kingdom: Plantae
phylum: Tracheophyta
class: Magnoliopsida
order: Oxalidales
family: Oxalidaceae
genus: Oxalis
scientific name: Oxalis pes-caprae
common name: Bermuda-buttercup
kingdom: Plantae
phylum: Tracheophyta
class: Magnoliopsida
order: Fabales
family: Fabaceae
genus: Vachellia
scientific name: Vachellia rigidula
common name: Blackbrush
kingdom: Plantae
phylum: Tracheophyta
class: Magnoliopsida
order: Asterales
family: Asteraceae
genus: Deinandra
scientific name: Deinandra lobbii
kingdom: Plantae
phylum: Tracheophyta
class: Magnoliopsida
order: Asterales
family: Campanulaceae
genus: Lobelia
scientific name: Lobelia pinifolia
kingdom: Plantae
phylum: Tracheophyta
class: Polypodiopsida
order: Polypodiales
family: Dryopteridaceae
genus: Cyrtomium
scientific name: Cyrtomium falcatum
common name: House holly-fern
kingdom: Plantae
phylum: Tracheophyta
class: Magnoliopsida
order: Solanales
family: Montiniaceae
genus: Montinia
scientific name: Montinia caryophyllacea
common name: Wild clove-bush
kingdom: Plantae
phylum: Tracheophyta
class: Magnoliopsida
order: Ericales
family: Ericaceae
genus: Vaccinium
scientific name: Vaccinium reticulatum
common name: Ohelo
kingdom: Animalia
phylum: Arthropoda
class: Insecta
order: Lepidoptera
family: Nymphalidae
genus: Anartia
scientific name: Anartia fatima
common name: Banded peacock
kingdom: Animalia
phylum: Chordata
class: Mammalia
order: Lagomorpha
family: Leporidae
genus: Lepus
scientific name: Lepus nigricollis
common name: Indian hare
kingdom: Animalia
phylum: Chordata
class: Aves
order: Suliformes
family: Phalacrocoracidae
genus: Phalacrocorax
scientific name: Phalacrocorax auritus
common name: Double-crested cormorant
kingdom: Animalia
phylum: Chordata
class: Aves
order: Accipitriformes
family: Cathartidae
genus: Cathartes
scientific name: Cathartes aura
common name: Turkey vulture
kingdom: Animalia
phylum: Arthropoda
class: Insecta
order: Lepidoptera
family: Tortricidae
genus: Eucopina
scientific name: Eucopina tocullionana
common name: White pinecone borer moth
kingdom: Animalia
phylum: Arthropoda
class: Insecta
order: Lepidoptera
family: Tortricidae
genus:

EXERCISE BRIEF:
Set out every line of the material above as a single numbered list, skipping any blank lines.

ANSWER TO THIS PROBLEM:
1. kingdom: Plantae
2. phylum: Tracheophyta
3. class: Magnoliopsida
4. order: Oxalidales
5. family: Oxalidaceae
6. genus: Oxalis
7. scientific name: Oxalis pes-caprae
8. common name: Bermuda-buttercup
9. kingdom: Plantae
10. phylum: Tracheophyta
11. class: Magnoliopsida
12. order: Fabales
13. family: Fabaceae
14. genus: Vachellia
15. scientific name: Vachellia rigidula
16. common name: Blackbrush
17. kingdom: Plantae
18. phylum: Tracheophyta
19. class: Magnoliopsida
20. order: Asterales
21. family: Asteraceae
22. genus: Deinandra
23. scientific name: Deinandra lobbii
24. kingdom: Plantae
25. phylum: Tracheophyta
26. class: Magnoliopsida
27. order: Asterales
28. family: Campanulaceae
29. genus: Lobelia
30. scientific name: Lobelia pinifolia
31. kingdom: Plantae
32. phylum: Tracheophyta
33. class: Polypodiopsida
34. order: Polypodiales
35. family: Dryopteridaceae
36. genus: Cyrtomium
37. scientific name: Cyrtomium falcatum
38. common name: House holly-fern
39. kingdom: Plantae
40. phylum: Tracheophyta
41. class: Magnoliopsida
42. order: Solanales
43. family: Montiniaceae
44. genus: Montinia
45. scientific name: Montinia caryophyllacea
46. common name: Wild clove-bush
47. kingdom: Plantae
48. phylum: Tracheophyta
49. class: Magnoliopsida
50. order: Ericales
51. family: Ericaceae
52. genus: Vaccinium
53. scientific name: Vaccinium reticulatum
54. common name: Ohelo
55. kingdom: Animalia
56. phylum: Arthropoda
57. class: Insecta
58. order: Lepidoptera
59. family: Nymphalidae
60. genus: Anartia
61. scientific name: Anartia fatima
62. common name: Banded peacock
63. kingdom: Animalia
64. phylum: Chordata
65. class: Mammalia
66. order: Lagomorpha
67. family: Leporidae
68. genus: Lepus
69. scientific name: Lepus nigricollis
70. common name: Indian hare
71. kingdom: Animalia
72. phylum: Chordata
73. class: Aves
74. order: Suliformes
75. family: Phalacrocoracidae
76. genus: Phalacrocorax
77. scientific name: Phalacrocorax auritus
78. common name: Double-crested cormorant
79. kingdom: Animalia
80. phylum: Chordata
81. class: Aves
82. order: Accipitriformes
83. family: Cathartidae
84. genus: Cathartes
85. scientific name: Cathartes aura
86. common name: Turkey vulture
87. kingdom: Animalia
88. phylum: Arthropoda
89. class: Insecta
90. order: Lepidoptera
91. family: Tortricidae
92. genus: Eucopina
93. scientific name: Eucopina tocullionana
94. common name: White pinecone borer moth
95. kingdom: Animalia
96. phylum: Arthropoda
97. class: Insecta
98. order: Lepidoptera
99. family: Tortricidae
100. genus:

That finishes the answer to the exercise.